On Truth and Lies in a Non-moral Sense by Friedrich Nietzsche
According to Nietzsche, everything is both a lie and a metaphor. This is mainly because he believes that all the concepts that are fronted by men are metaphors that do not represent what is in the real world. The various concepts are all created by human beings that are designed in common agreement to make communication efficient and effective. However, this fact is easily forgotten by human beings after they create them and later come to deem them as true and to be in conformity with reality. Therefore, if this is what Nietzsche argues to be the truth, then according to him, everything is nothing but a lie and metaphor that fails to represent what is in the real world (Bizzell, and Bruce, 2001).
I fail to agree with Nietzsche on this concept of the truth because from birth, the human mind is born as a tabular rasa; a plain paper. However, through the experiences and realities of this world, brought about with time it is field with much knowledge. With this in mind, it can only be argued that what will be conceived by the mind can only be a representative what is in the reality experienced by the same mind and nothing that is in existence.
Nietzsche believes that humans are removed from reality. What he means is that there lacks absolute truths with the world being forced to come up with its own measures on how to think and live. With this regard, knowledge becomes relative, evolving and depends upon culture. This is in connection to language being a metaphor that is apparent from the absolute truth and reality. Man is therefore detached from reality, since he can neither experience reality nor communicate it. In my opinion, I regard this ideology to be true but only to a certain extent. Reality is relative to the perceiver and thus bringing the idea that there lacks absolute reality. However, everything including reality is experienced in a common space. This means that if man agrees on a certain aspect that it can be deemed as true since they all judge from the same environment.
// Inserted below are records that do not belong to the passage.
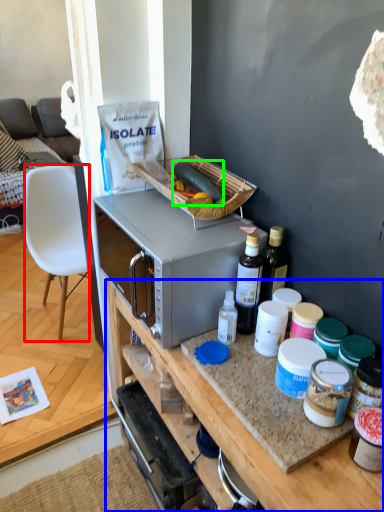
Question: Which object is positioned farthest from chair (highlighted by a red box)? Select from desk (highlighted by a blue box) and food (highlighted by a green box).

Choices:
 (A) desk
 (B) food

Answer: (A)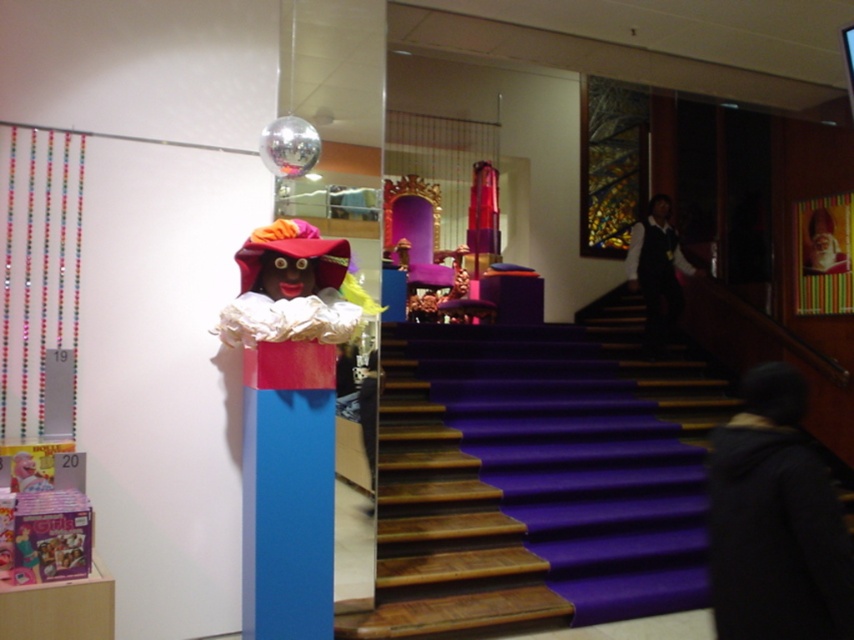
Is point (650, 323) in front of point (834, 208)?

No, it is not.

Between dark fabric dress at upper right and smooth plastic santa at upper right, which one appears on the left side from the viewer's perspective?

From the viewer's perspective, dark fabric dress at upper right appears more on the left side.

I want to click on dark fabric dress at upper right, so click(656, 272).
By giving an example on leaves, Nietzsche was expounding on his view of the world comprising of fragments that are dissimilar to each other. During the creation of concepts, man tends to overlook the fact that there lacks similarity in any two objects or occurrences. Consequently, instead of communicating genuine knowledge, the conceptualization process tends to rob reality its aspect of multiplicity and also obliterates the original richness and vivacity of human experience. The leaf therefore indicates on the multiplicity of life whereby, although the leaves of a tree may share certain characteristics, each leaf is unique and differs from the rest. I agree with this concept of the leaf because when taking into account concept of the leaf, man is able to design the concept “leaf “, by merely overlooking on the underlying differences between one leaf to another. With this regard, the concept “leaf”, therefore becomes a falsification of the reality of leaves (Bizzell, and Bruce, 2001).
Nietzsche is of the belief that a rhetorical style is deliberately artistic and can never exist naturally. In his view, classical orators are perceived as profoundly rhetorical by modern analysts and critics simply because of the existence of an oral form of argument that is considered to be a higher development form than the traditional written form. Nietzsche also perceived language to be rhetoric in the sense that it is used to convey an opinion as opposed to knowledge bringing about the artistic nature of rhetoric. I agree with this view because every time man attempts to design a word to represent an object, there is falsification in the process since there lacks neither any previous experience with the object nor the word in being aware that the two do mesh.
Nietzsche is also critical on the issue of there being an objective truth. This is agreeable because the thought that there exists a right way of perceiving a matter renders humanity to be inflexible in terms of thought. A healthy mind tends to be flexible, rational and strict and recognizes there exists various ways in the consideration of a given matter.
Bizzell, Patricia, and Bruce Herzberg. The rhetorical tradition:Readings from classical times to the present. 2nd edition. Bedford Books of St. Martin’s Press, 2001. Print.